Saved entries:
☆ ☆ ☆ ☆
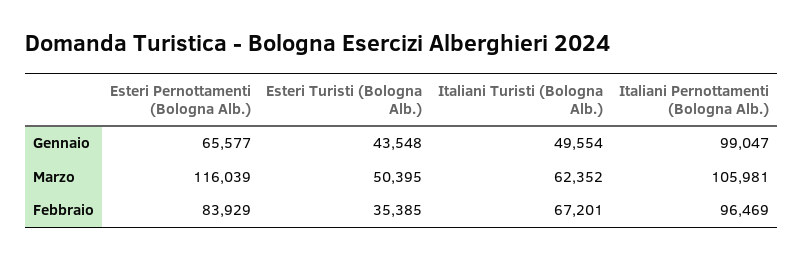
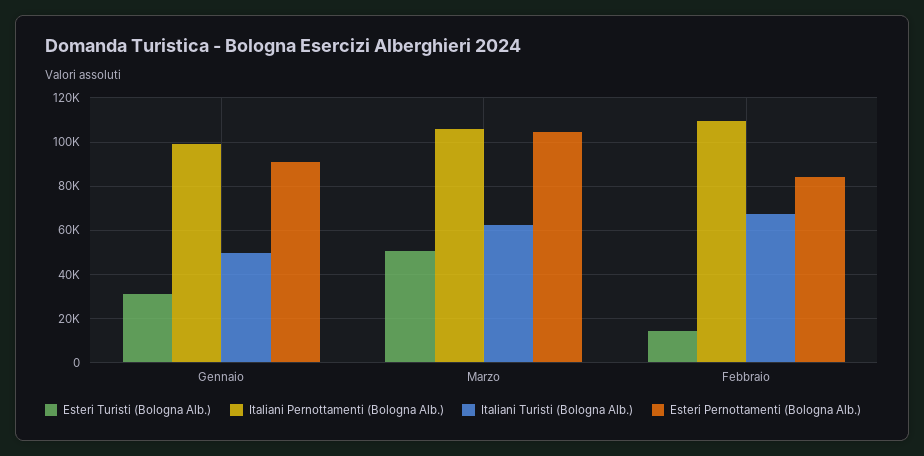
Esteri Pernottamenti (Bologna Alb.), Gennaio: 65577 -> 90000
Esteri Turisti (Bologna Alb.), Gennaio: 43548 -> 30000
Esteri Pernottamenti (Bologna Alb.), Marzo: 116039 -> 105000
Esteri Turisti (Bologna Alb.), Febbraio: 35385 -> 15000
Italiani Pernottamenti (Bologna Alb.), Febbraio: 96469 -> 110000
☆ ☆ ☆ ☆
Request:
From the first line to the last, repeat the records exactly, leaving out the pictures.

Answer to the problem:
Esteri Pernottamenti (Bologna Alb.), Gennaio: 65577 -> 90000
Esteri Turisti (Bologna Alb.), Gennaio: 43548 -> 30000
Esteri Pernottamenti (Bologna Alb.), Marzo: 116039 -> 105000
Esteri Turisti (Bologna Alb.), Febbraio: 35385 -> 15000
Italiani Pernottamenti (Bologna Alb.), Febbraio: 96469 -> 110000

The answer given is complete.